● **ASSIGNMENT**
Find and copy each line in the material below where the string "recombination" occurs.

● **SUPPLIED ENTRIES**
■ ■ ■ ■ ■ ■ ■
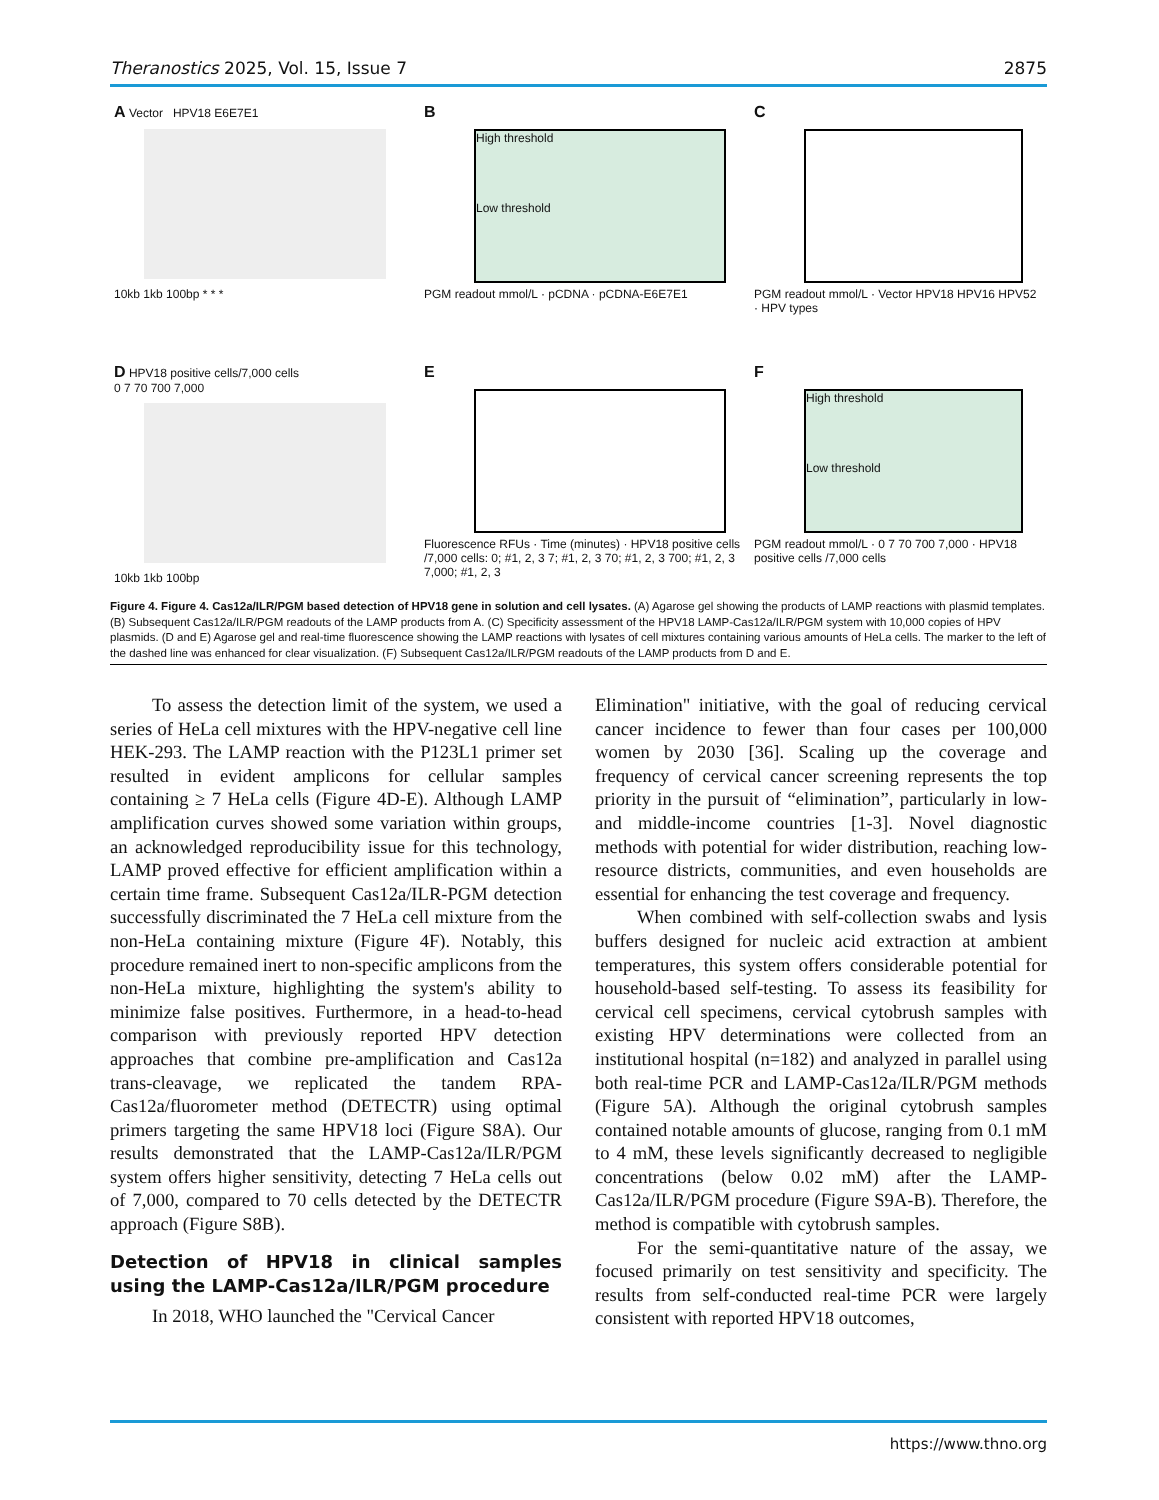Theranostics 2025, Vol. 15, Issue 7 2875
A Vector HPV18 E6E7E1
10kb 1kb 100bp * * *
B
High threshold
Low threshold
PGM readout mmol/L · pCDNA · pCDNA-E6E7E1
C
PGM readout mmol/L · Vector HPV18 HPV16 HPV52 · HPV types
D HPV18 positive cells/7,000 cells
0 7 70 700 7,000
10kb 1kb 100bp
E
Fluorescence RFUs · Time (minutes) · HPV18 positive cells /7,000 cells: 0; #1, 2, 3 7; #1, 2, 3 70; #1, 2, 3 700; #1, 2, 3 7,000; #1, 2, 3
F
High threshold
Low threshold
PGM readout mmol/L · 0 7 70 700 7,000 · HPV18 positive cells /7,000 cells
Figure 4. Figure 4. Cas12a/ILR/PGM based detection of HPV18 gene in solution and cell lysates. (A) Agarose gel showing the products of LAMP reactions with plasmid templates. (B) Subsequent Cas12a/ILR/PGM readouts of the LAMP products from A. (C) Specificity assessment of the HPV18 LAMP-Cas12a/ILR/PGM system with 10,000 copies of HPV plasmids. (D and E) Agarose gel and real-time fluorescence showing the LAMP reactions with lysates of cell mixtures containing various amounts of HeLa cells. The marker to the left of the dashed line was enhanced for clear visualization. (F) Subsequent Cas12a/ILR/PGM readouts of the LAMP products from D and E.
To assess the detection limit of the system, we used a series of HeLa cell mixtures with the HPV-negative cell line HEK-293. The LAMP reaction with the P123L1 primer set resulted in evident amplicons for cellular samples containing ≥ 7 HeLa cells (Figure 4D-E). Although LAMP amplification curves showed some variation within groups, an acknowledged reproducibility issue for this technology, LAMP proved effective for efficient amplification within a certain time frame. Subsequent Cas12a/ILR-PGM detection successfully discriminated the 7 HeLa cell mixture from the non-HeLa containing mixture (Figure 4F). Notably, this procedure remained inert to non-specific amplicons from the non-HeLa mixture, highlighting the system's ability to minimize false positives. Furthermore, in a head-to-head comparison with previously reported HPV detection approaches that combine pre-amplification and Cas12a trans-cleavage, we replicated the tandem RPA-Cas12a/fluorometer method (DETECTR) using optimal primers targeting the same HPV18 loci (Figure S8A). Our results demonstrated that the LAMP-Cas12a/ILR/PGM system offers higher sensitivity, detecting 7 HeLa cells out of 7,000, compared to 70 cells detected by the DETECTR approach (Figure S8B).
Detection of HPV18 in clinical samples using the LAMP-Cas12a/ILR/PGM procedure
In 2018, WHO launched the "Cervical Cancer
Elimination" initiative, with the goal of reducing cervical cancer incidence to fewer than four cases per 100,000 women by 2030 [36]. Scaling up the coverage and frequency of cervical cancer screening represents the top priority in the pursuit of “elimination”, particularly in low- and middle-income countries [1-3]. Novel diagnostic methods with potential for wider distribution, reaching low-resource districts, communities, and even households are essential for enhancing the test coverage and frequency.
When combined with self-collection swabs and lysis buffers designed for nucleic acid extraction at ambient temperatures, this system offers considerable potential for household-based self-testing. To assess its feasibility for cervical cell specimens, cervical cytobrush samples with existing HPV determinations were collected from an institutional hospital (n=182) and analyzed in parallel using both real-time PCR and LAMP-Cas12a/ILR/PGM methods (Figure 5A). Although the original cytobrush samples contained notable amounts of glucose, ranging from 0.1 mM to 4 mM, these levels significantly decreased to negligible concentrations (below 0.02 mM) after the LAMP-Cas12a/ILR/PGM procedure (Figure S9A-B). Therefore, the method is compatible with cytobrush samples.
For the semi-quantitative nature of the assay, we focused primarily on test sensitivity and specificity. The results from self-conducted real-time PCR were largely consistent with reported HPV18 outcomes,
https://www.thno.org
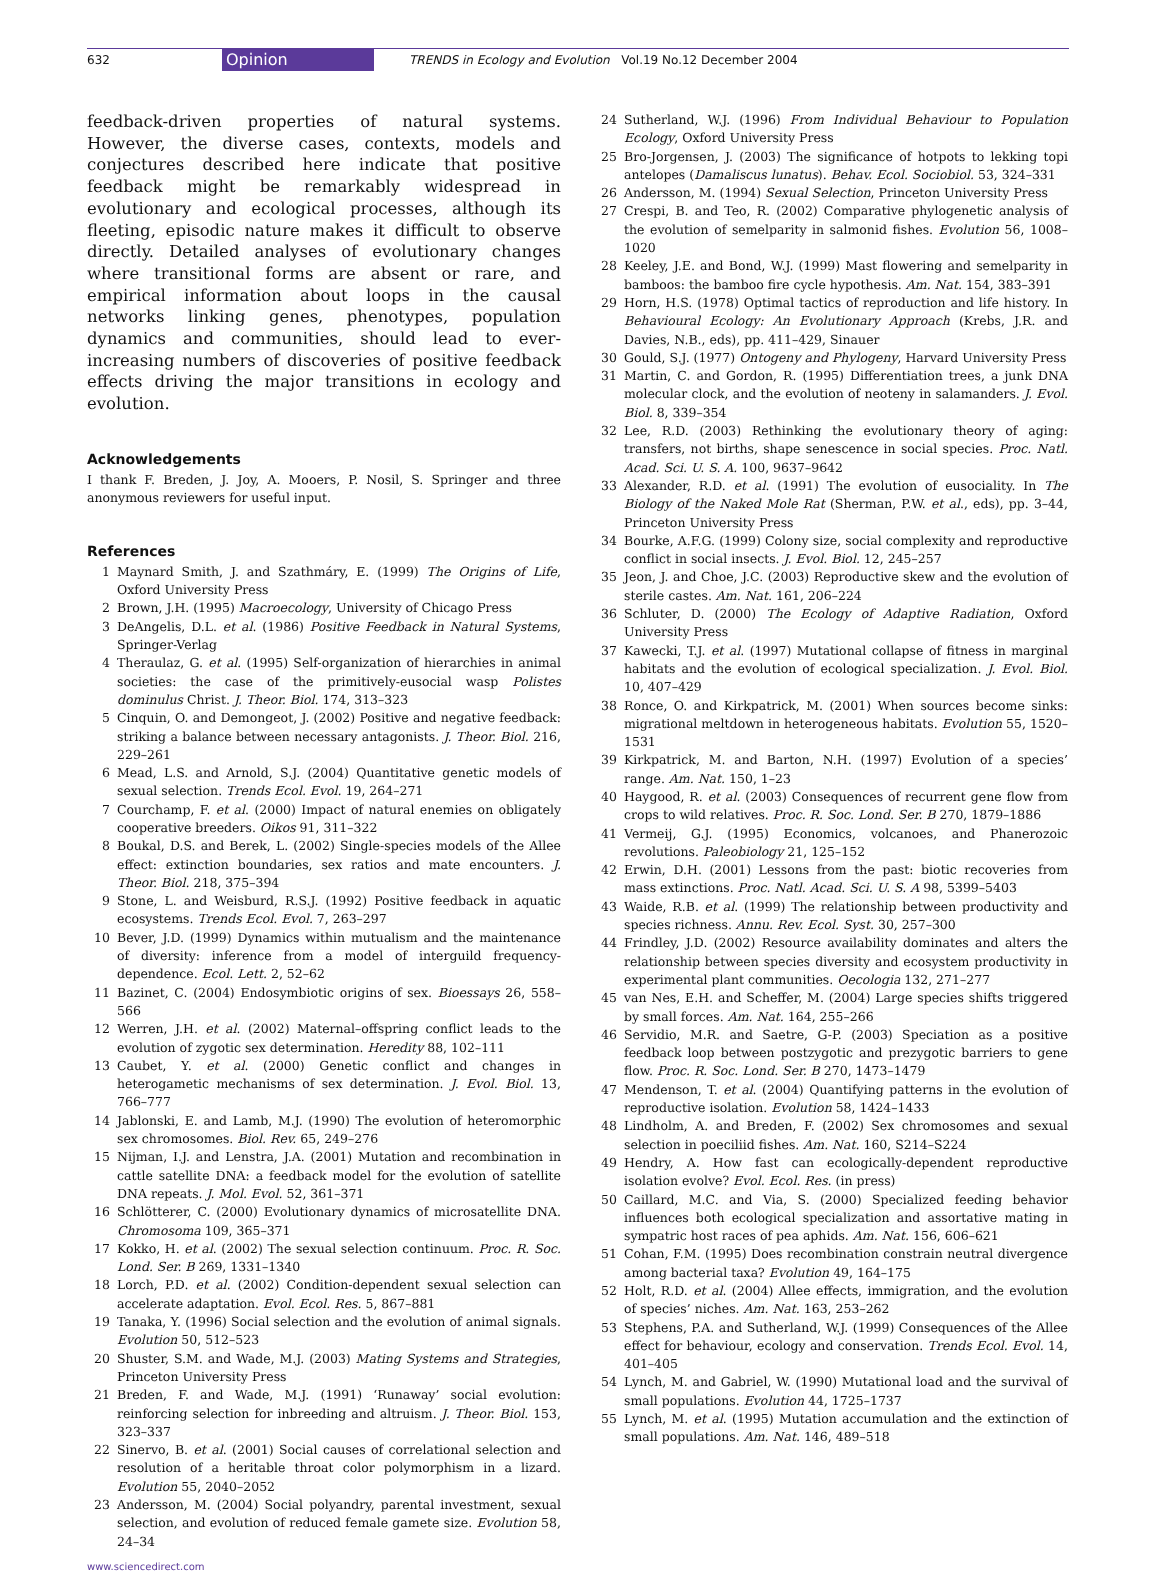632 Opinion TRENDS in Ecology and Evolution Vol.19 No.12 December 2004
feedback-driven properties of natural systems. However, the diverse cases, contexts, models and conjectures described here indicate that positive feedback might be remarkably widespread in evolutionary and ecological processes, although its fleeting, episodic nature makes it difficult to observe directly. Detailed analyses of evolutionary changes where transitional forms are absent or rare, and empirical information about loops in the causal networks linking genes, phenotypes, population dynamics and communities, should lead to ever-increasing numbers of discoveries of positive feedback effects driving the major transitions in ecology and evolution.
Acknowledgements
I thank F. Breden, J. Joy, A. Mooers, P. Nosil, S. Springer and three anonymous reviewers for useful input.
References
1 Maynard Smith, J. and Szathmáry, E. (1999) The Origins of Life, Oxford University Press
2 Brown, J.H. (1995) Macroecology, University of Chicago Press
3 DeAngelis, D.L. et al. (1986) Positive Feedback in Natural Systems, Springer-Verlag
4 Theraulaz, G. et al. (1995) Self-organization of hierarchies in animal societies: the case of the primitively-eusocial wasp Polistes dominulus Christ. J. Theor. Biol. 174, 313–323
5 Cinquin, O. and Demongeot, J. (2002) Positive and negative feedback: striking a balance between necessary antagonists. J. Theor. Biol. 216, 229–261
6 Mead, L.S. and Arnold, S.J. (2004) Quantitative genetic models of sexual selection. Trends Ecol. Evol. 19, 264–271
7 Courchamp, F. et al. (2000) Impact of natural enemies on obligately cooperative breeders. Oikos 91, 311–322
8 Boukal, D.S. and Berek, L. (2002) Single-species models of the Allee effect: extinction boundaries, sex ratios and mate encounters. J. Theor. Biol. 218, 375–394
9 Stone, L. and Weisburd, R.S.J. (1992) Positive feedback in aquatic ecosystems. Trends Ecol. Evol. 7, 263–297
10 Bever, J.D. (1999) Dynamics within mutualism and the maintenance of diversity: inference from a model of interguild frequency-dependence. Ecol. Lett. 2, 52–62
11 Bazinet, C. (2004) Endosymbiotic origins of sex. Bioessays 26, 558–566
12 Werren, J.H. et al. (2002) Maternal–offspring conflict leads to the evolution of zygotic sex determination. Heredity 88, 102–111
13 Caubet, Y. et al. (2000) Genetic conflict and changes in heterogametic mechanisms of sex determination. J. Evol. Biol. 13, 766–777
14 Jablonski, E. and Lamb, M.J. (1990) The evolution of heteromorphic sex chromosomes. Biol. Rev. 65, 249–276
15 Nijman, I.J. and Lenstra, J.A. (2001) Mutation and recombination in cattle satellite DNA: a feedback model for the evolution of satellite DNA repeats. J. Mol. Evol. 52, 361–371
16 Schlötterer, C. (2000) Evolutionary dynamics of microsatellite DNA. Chromosoma 109, 365–371
17 Kokko, H. et al. (2002) The sexual selection continuum. Proc. R. Soc. Lond. Ser. B 269, 1331–1340
18 Lorch, P.D. et al. (2002) Condition-dependent sexual selection can accelerate adaptation. Evol. Ecol. Res. 5, 867–881
19 Tanaka, Y. (1996) Social selection and the evolution of animal signals. Evolution 50, 512–523
20 Shuster, S.M. and Wade, M.J. (2003) Mating Systems and Strategies, Princeton University Press
21 Breden, F. and Wade, M.J. (1991) ‘Runaway’ social evolution: reinforcing selection for inbreeding and altruism. J. Theor. Biol. 153, 323–337
22 Sinervo, B. et al. (2001) Social causes of correlational selection and resolution of a heritable throat color polymorphism in a lizard. Evolution 55, 2040–2052
23 Andersson, M. (2004) Social polyandry, parental investment, sexual selection, and evolution of reduced female gamete size. Evolution 58, 24–34
www.sciencedirect.com
24 Sutherland, W.J. (1996) From Individual Behaviour to Population Ecology, Oxford University Press
25 Bro-Jorgensen, J. (2003) The significance of hotpots to lekking topi antelopes (Damaliscus lunatus). Behav. Ecol. Sociobiol. 53, 324–331
26 Andersson, M. (1994) Sexual Selection, Princeton University Press
27 Crespi, B. and Teo, R. (2002) Comparative phylogenetic analysis of the evolution of semelparity in salmonid fishes. Evolution 56, 1008–1020
28 Keeley, J.E. and Bond, W.J. (1999) Mast flowering and semelparity in bamboos: the bamboo fire cycle hypothesis. Am. Nat. 154, 383–391
29 Horn, H.S. (1978) Optimal tactics of reproduction and life history. In Behavioural Ecology: An Evolutionary Approach (Krebs, J.R. and Davies, N.B., eds), pp. 411–429, Sinauer
30 Gould, S.J. (1977) Ontogeny and Phylogeny, Harvard University Press
31 Martin, C. and Gordon, R. (1995) Differentiation trees, a junk DNA molecular clock, and the evolution of neoteny in salamanders. J. Evol. Biol. 8, 339–354
32 Lee, R.D. (2003) Rethinking the evolutionary theory of aging: transfers, not births, shape senescence in social species. Proc. Natl. Acad. Sci. U. S. A. 100, 9637–9642
33 Alexander, R.D. et al. (1991) The evolution of eusociality. In The Biology of the Naked Mole Rat (Sherman, P.W. et al., eds), pp. 3–44, Princeton University Press
34 Bourke, A.F.G. (1999) Colony size, social complexity and reproductive conflict in social insects. J. Evol. Biol. 12, 245–257
35 Jeon, J. and Choe, J.C. (2003) Reproductive skew and the evolution of sterile castes. Am. Nat. 161, 206–224
36 Schluter, D. (2000) The Ecology of Adaptive Radiation, Oxford University Press
37 Kawecki, T.J. et al. (1997) Mutational collapse of fitness in marginal habitats and the evolution of ecological specialization. J. Evol. Biol. 10, 407–429
38 Ronce, O. and Kirkpatrick, M. (2001) When sources become sinks: migrational meltdown in heterogeneous habitats. Evolution 55, 1520–1531
39 Kirkpatrick, M. and Barton, N.H. (1997) Evolution of a species’ range. Am. Nat. 150, 1–23
40 Haygood, R. et al. (2003) Consequences of recurrent gene flow from crops to wild relatives. Proc. R. Soc. Lond. Ser. B 270, 1879–1886
41 Vermeij, G.J. (1995) Economics, volcanoes, and Phanerozoic revolutions. Paleobiology 21, 125–152
42 Erwin, D.H. (2001) Lessons from the past: biotic recoveries from mass extinctions. Proc. Natl. Acad. Sci. U. S. A 98, 5399–5403
43 Waide, R.B. et al. (1999) The relationship between productivity and species richness. Annu. Rev. Ecol. Syst. 30, 257–300
44 Frindley, J.D. (2002) Resource availability dominates and alters the relationship between species diversity and ecosystem productivity in experimental plant communities. Oecologia 132, 271–277
45 van Nes, E.H. and Scheffer, M. (2004) Large species shifts triggered by small forces. Am. Nat. 164, 255–266
46 Servidio, M.R. and Saetre, G-P. (2003) Speciation as a positive feedback loop between postzygotic and prezygotic barriers to gene flow. Proc. R. Soc. Lond. Ser. B 270, 1473–1479
47 Mendenson, T. et al. (2004) Quantifying patterns in the evolution of reproductive isolation. Evolution 58, 1424–1433
48 Lindholm, A. and Breden, F. (2002) Sex chromosomes and sexual selection in poeciliid fishes. Am. Nat. 160, S214–S224
49 Hendry, A. How fast can ecologically-dependent reproductive isolation evolve? Evol. Ecol. Res. (in press)
50 Caillard, M.C. and Via, S. (2000) Specialized feeding behavior influences both ecological specialization and assortative mating in sympatric host races of pea aphids. Am. Nat. 156, 606–621
51 Cohan, F.M. (1995) Does recombination constrain neutral divergence among bacterial taxa? Evolution 49, 164–175
52 Holt, R.D. et al. (2004) Allee effects, immigration, and the evolution of species’ niches. Am. Nat. 163, 253–262
53 Stephens, P.A. and Sutherland, W.J. (1999) Consequences of the Allee effect for behaviour, ecology and conservation. Trends Ecol. Evol. 14, 401–405
54 Lynch, M. and Gabriel, W. (1990) Mutational load and the survival of small populations. Evolution 44, 1725–1737
55 Lynch, M. et al. (1995) Mutation accumulation and the extinction of small populations. Am. Nat. 146, 489–518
■ ■ ■ ■ ■ ■ ■
● **RESPONSE TO THIS EXERCISE**
15 Nijman, I.J. and Lenstra, J.A. (2001) Mutation and recombination in cattle satellite DNA: a feedback model for the evolution of satellite DNA repeats. J. Mol. Evol. 52, 361–371
51 Cohan, F.M. (1995) Does recombination constrain neutral divergence among bacterial taxa? Evolution 49, 164–175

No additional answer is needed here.